Objectif: Recopiez mot pour mot, dans le texte sur Bukavu ci-dessous, le passage allant de « L’héritage de la » jusqu'à « revenus et défavorisées. ».

Passage retenu:
-------------------------

Ville d’environ 1,3 million d’habitants située à l’est de la République démocratique du Congo (RDC), Bukavu est confrontée à des défis importants et complexes liés à la gouvernance, à la décentralisation, à l’urbanisation et à la gestion des ressources. La croissance rapide de la population, qui devrait doubler d’ici 2030 et tripler d’ici 2050, ne fait qu’exacerber les problèmes rencontrés par les habitants de la ville, en particulier ceux qui vivent dans des bidonvilles.
Dans un nouveau rapport de l’ACRC, Emery Mushagalusa Mudinga, Aymar Nyenyezi Bisoka et Philippe Mulumeoderhwa Kaganda examinent comment la politique et les systèmes urbains influencent et sont influencés par les défis du développement urbain à Bukavu dans divers domaines.
Menées entre 2022 et 2023, la recherche et l’analyse ne couvrent pas les faits nouveaux à Bukavu depuis que la ville est tombée sous le contrôle des rebelles de l’Alliance Fleuve Congo/Mouvement du 23 Mars (AFC/M23) en février 2025. Cette nouvelle évolution du contexte politique pourrait faire l’objet d’études futures.
L’héritage de la colonisation et des conflits
Divisée en trois subdivisions administratives, appelées communes, et en 20 quartiers, Bukavu était un modèle de ségrégation urbaine dans les années 1950 à la suite de la colonisation belge et comportait des zones séparées pour les résidents blancs et noirs. Lorsqu’en 1960 la RDC accéda à son indépendance, l’évolution de la composition raciale de la ville fut accompagnée d’une détérioration urbaine progressive, accélérée par un afflux de réfugiés du génocide rwandais en 1994.
L’insécurité rurale associée aux opportunités économiques liées aux ressources minières a alimenté la croissance démographique, la construction de bidonvilles et la détérioration des conditions de vie dans la ville. Hormis le centre-ville, tous les quartiers de Bukavu et les zones environnantes abritent des populations à faibles revenus et défavorisées.
Comprendre la politique locale et nationale
Sur le plan politique, malgré la stabilité nationale depuis 2006, la gouvernance locale à Bukavu avant février 2025 reste marquée par le clientélisme et l’inefficacité. La décentralisation a été mise en œuvre en 2016 afin de fournir aux provinces les ressources nécessaires à une gestion efficace, mais ces efforts ont été entravés par les faibles taux de mise en œuvre des budgets provinciaux et les disparités au niveau de la répartition des ressources. Malgré la mise en œuvre de certaines initiatives visant à améliorer les conditions de vie et à légitimer l’État après 2019, les problèmes de gouvernance, de corruption et de gestion des ressources publiques persistent.

-------------------------

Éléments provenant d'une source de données
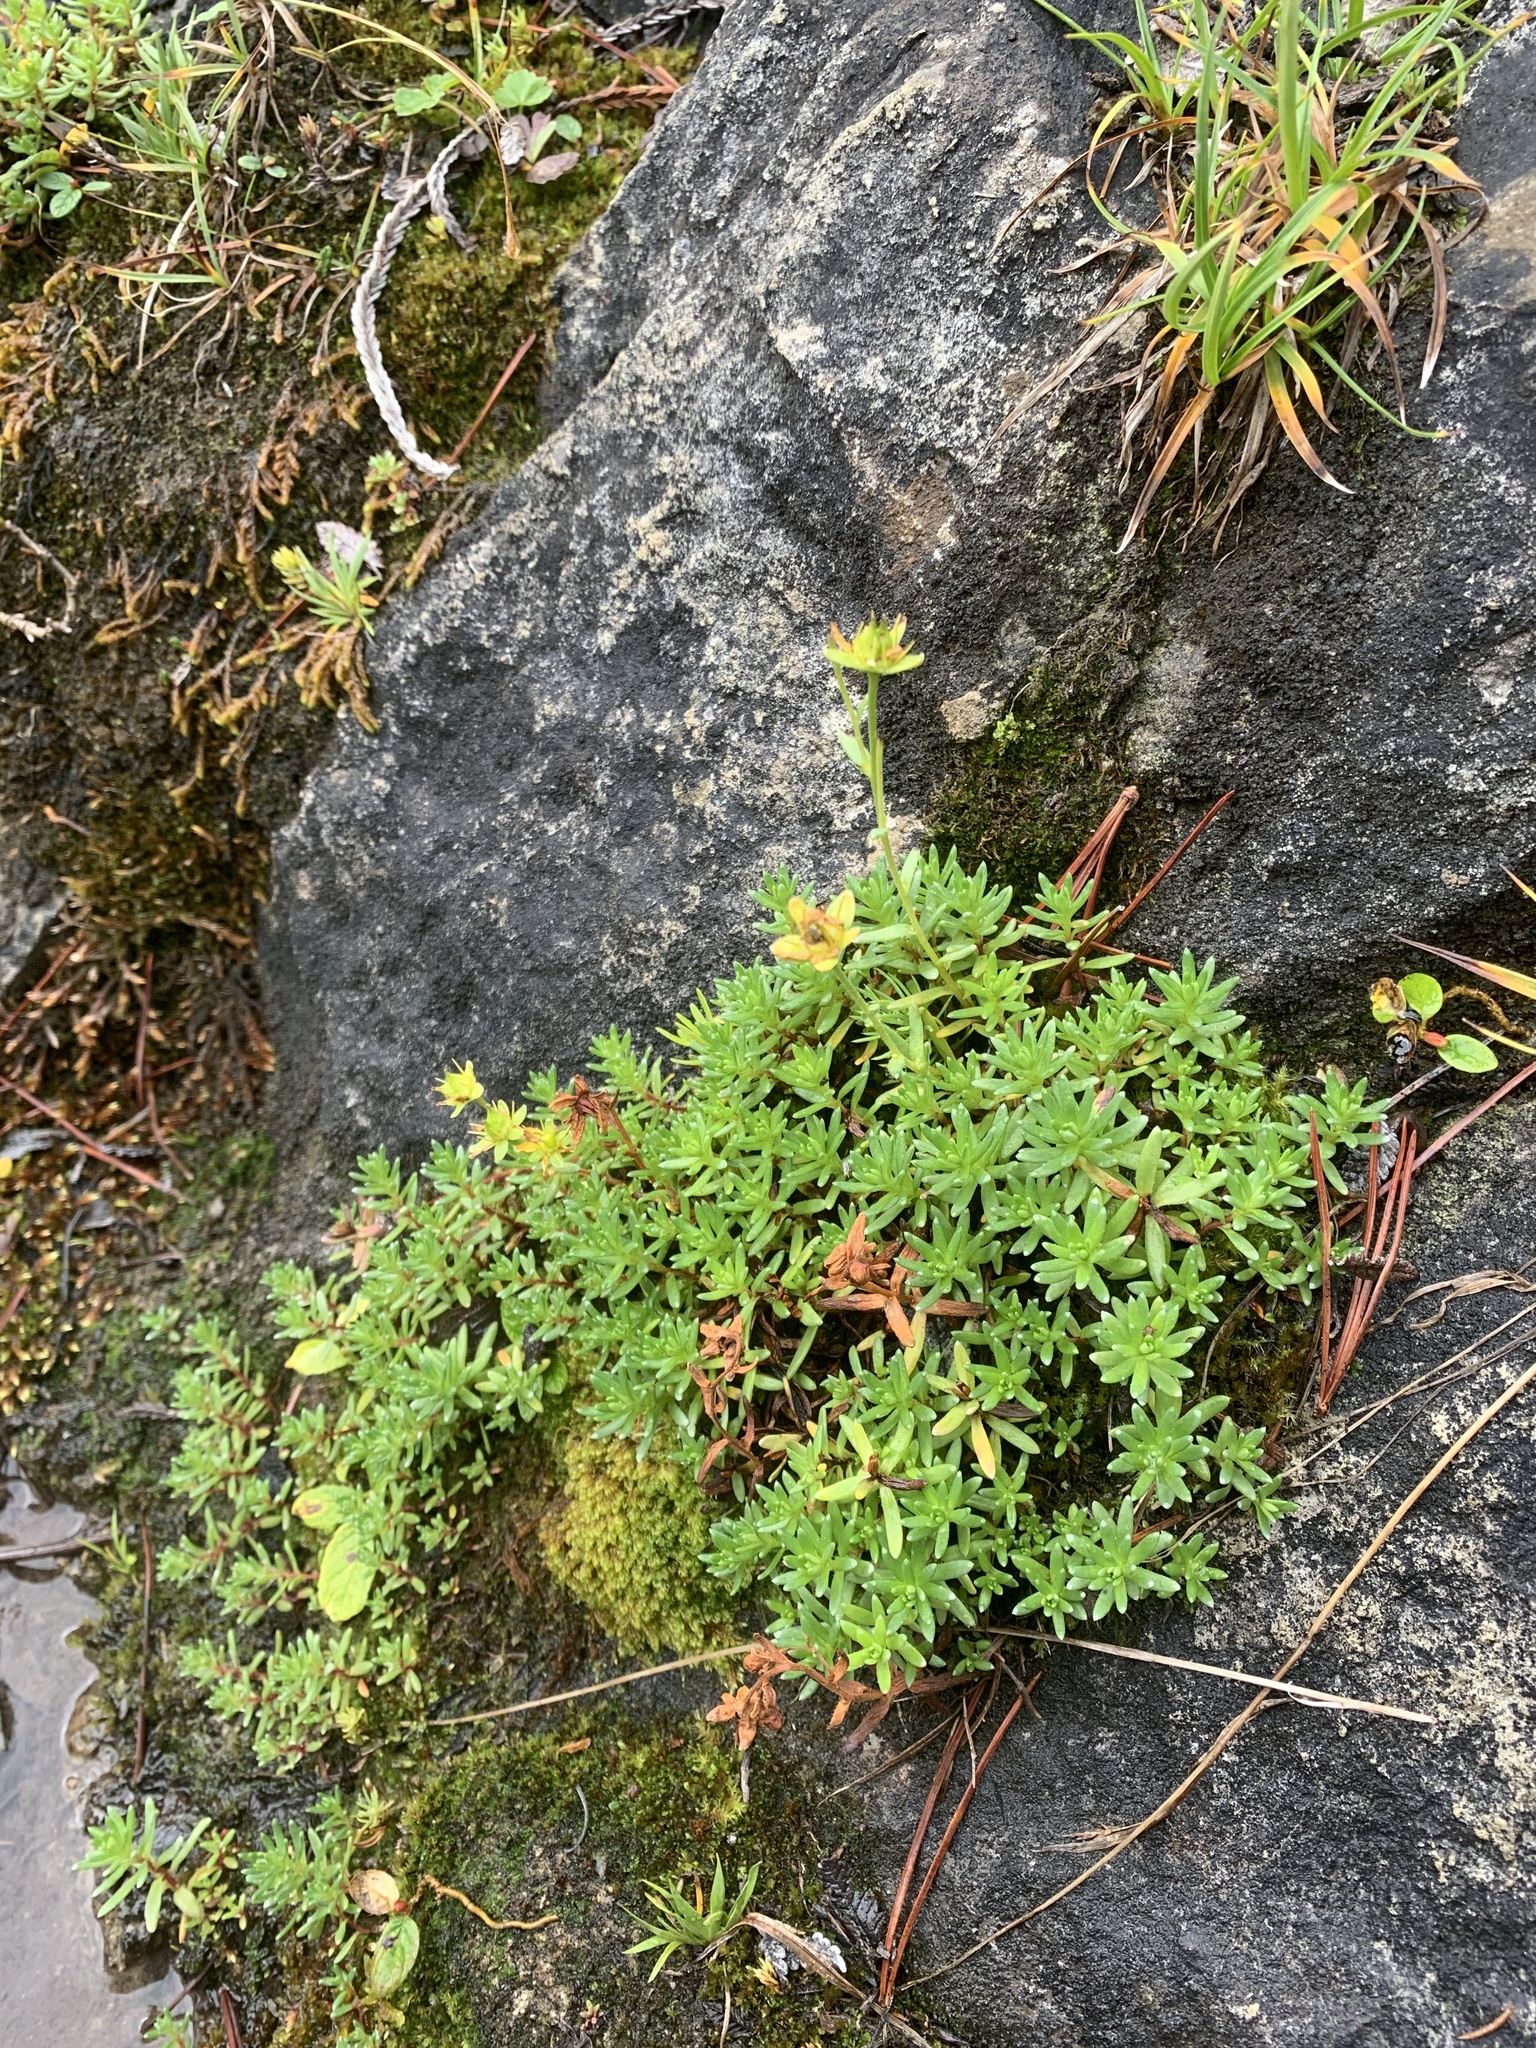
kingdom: Plantae
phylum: Tracheophyta
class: Magnoliopsida
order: Saxifragales
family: Saxifragaceae
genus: Saxifraga
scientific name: Saxifraga aizoides
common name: Yellow mountain saxifrage
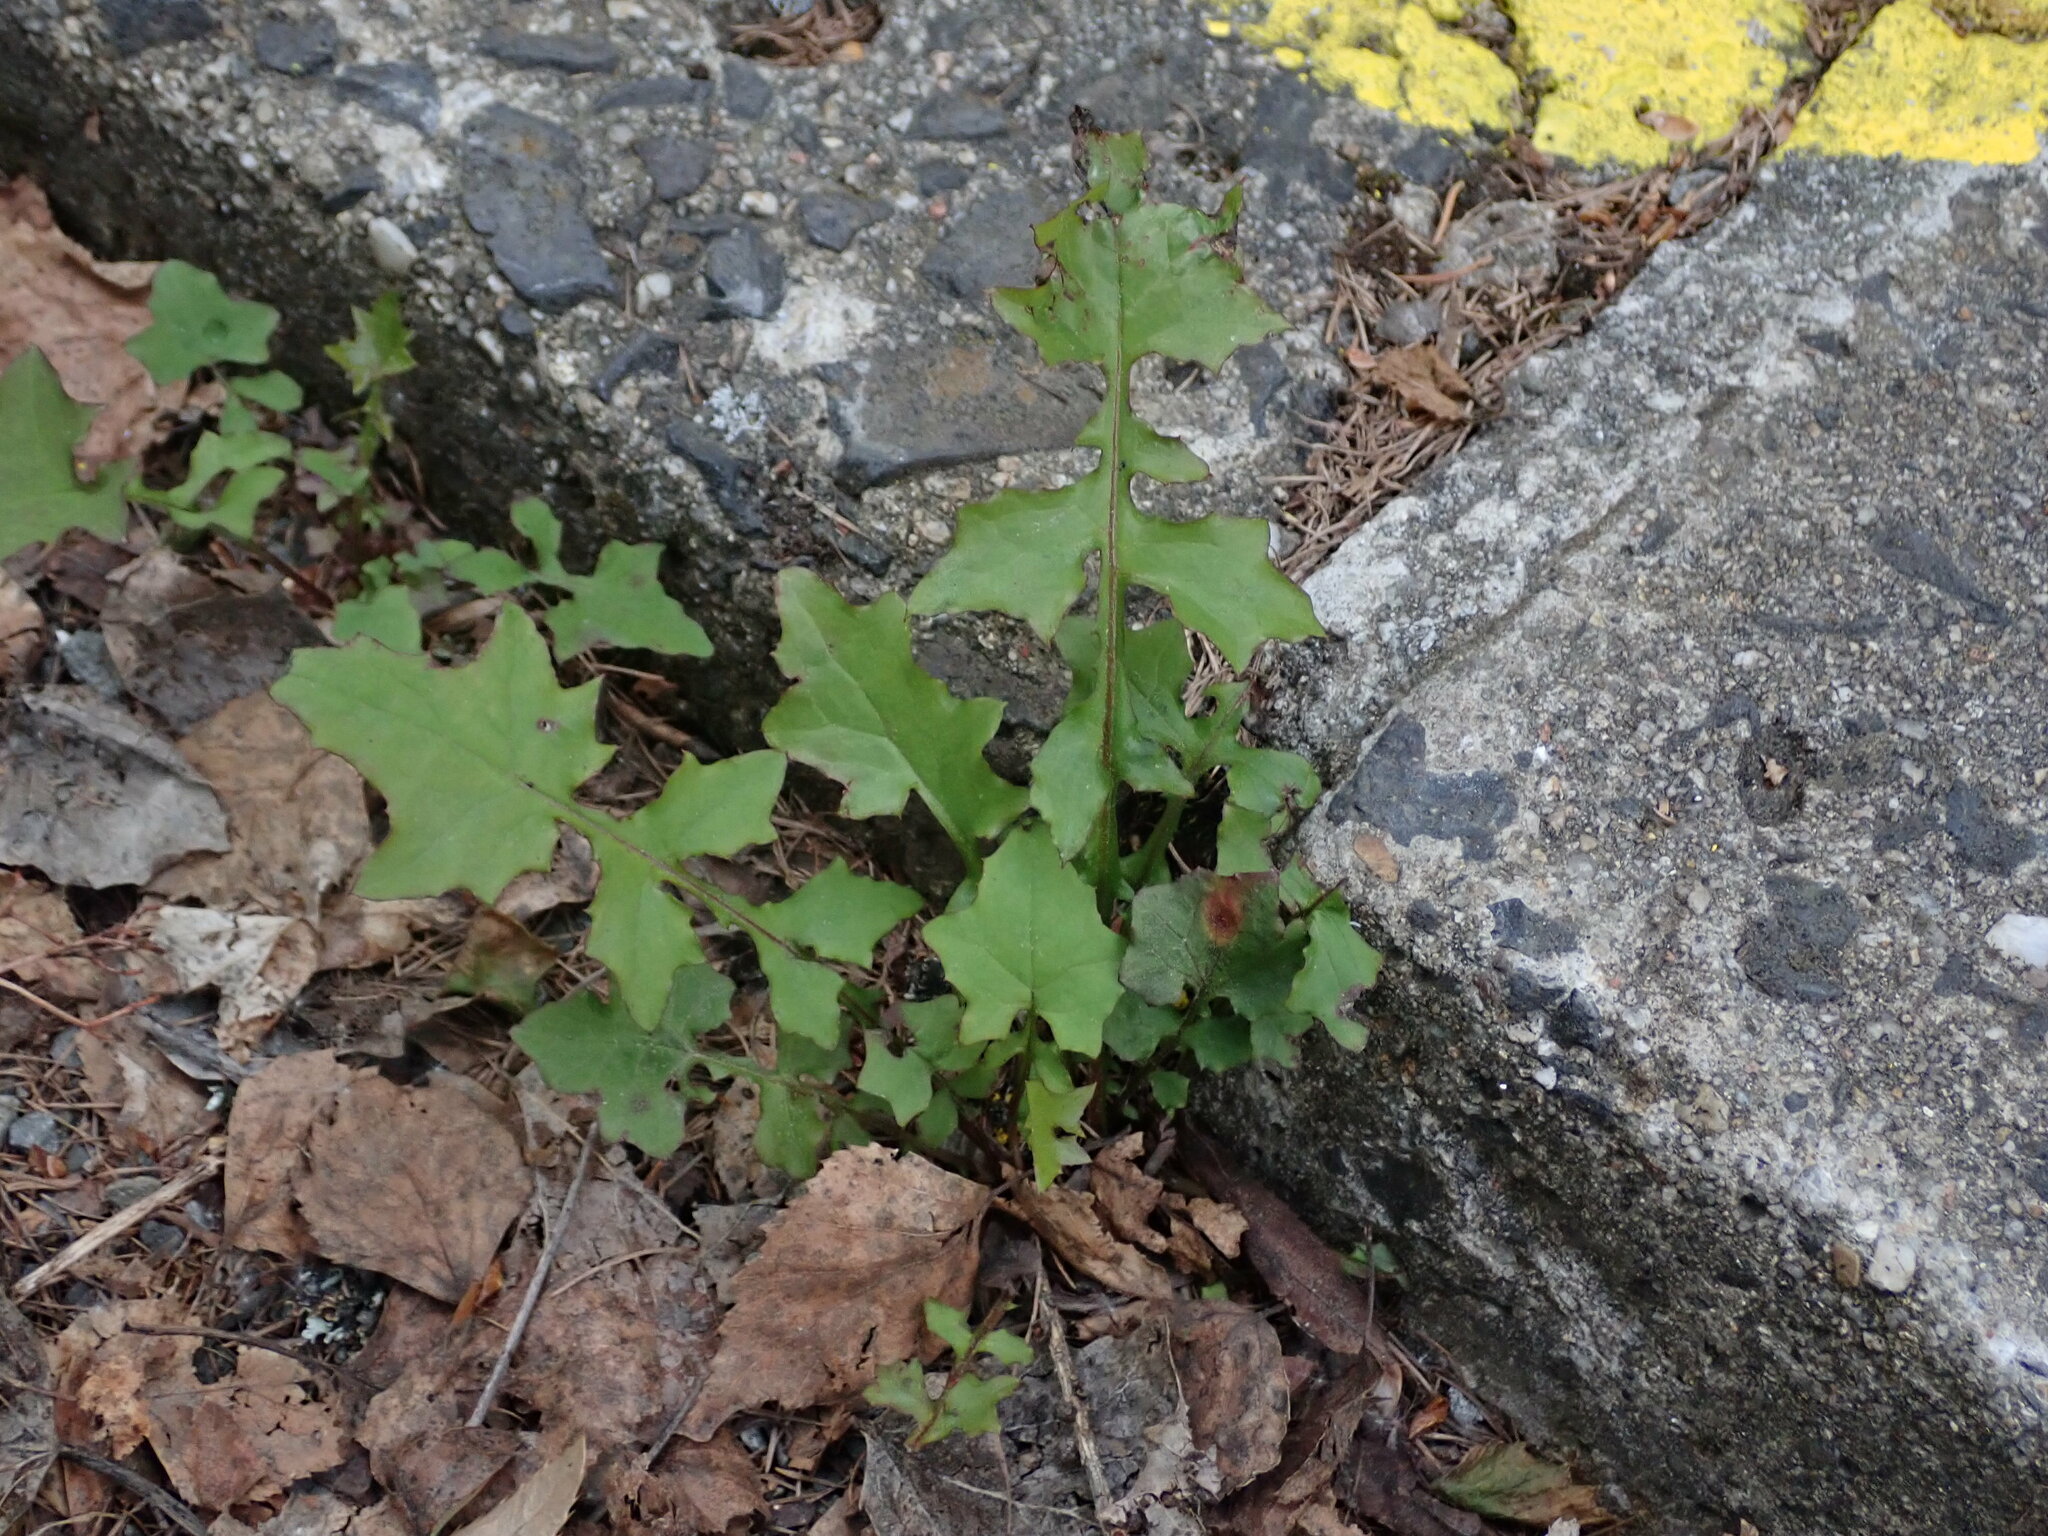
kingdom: Plantae
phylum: Tracheophyta
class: Magnoliopsida
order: Asterales
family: Asteraceae
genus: Mycelis
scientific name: Mycelis muralis
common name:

-------------------------

Réponse complète:
L’héritage de la colonisation et des conflits
Divisée en trois subdivisions administratives, appelées communes, et en 20 quartiers, Bukavu était un modèle de ségrégation urbaine dans les années 1950 à la suite de la colonisation belge et comportait des zones séparées pour les résidents blancs et noirs. Lorsqu’en 1960 la RDC accéda à son indépendance, l’évolution de la composition raciale de la ville fut accompagnée d’une détérioration urbaine progressive, accélérée par un afflux de réfugiés du génocide rwandais en 1994.
L’insécurité rurale associée aux opportunités économiques liées aux ressources minières a alimenté la croissance démographique, la construction de bidonvilles et la détérioration des conditions de vie dans la ville. Hormis le centre-ville, tous les quartiers de Bukavu et les zones environnantes abritent des populations à faibles revenus et défavorisées.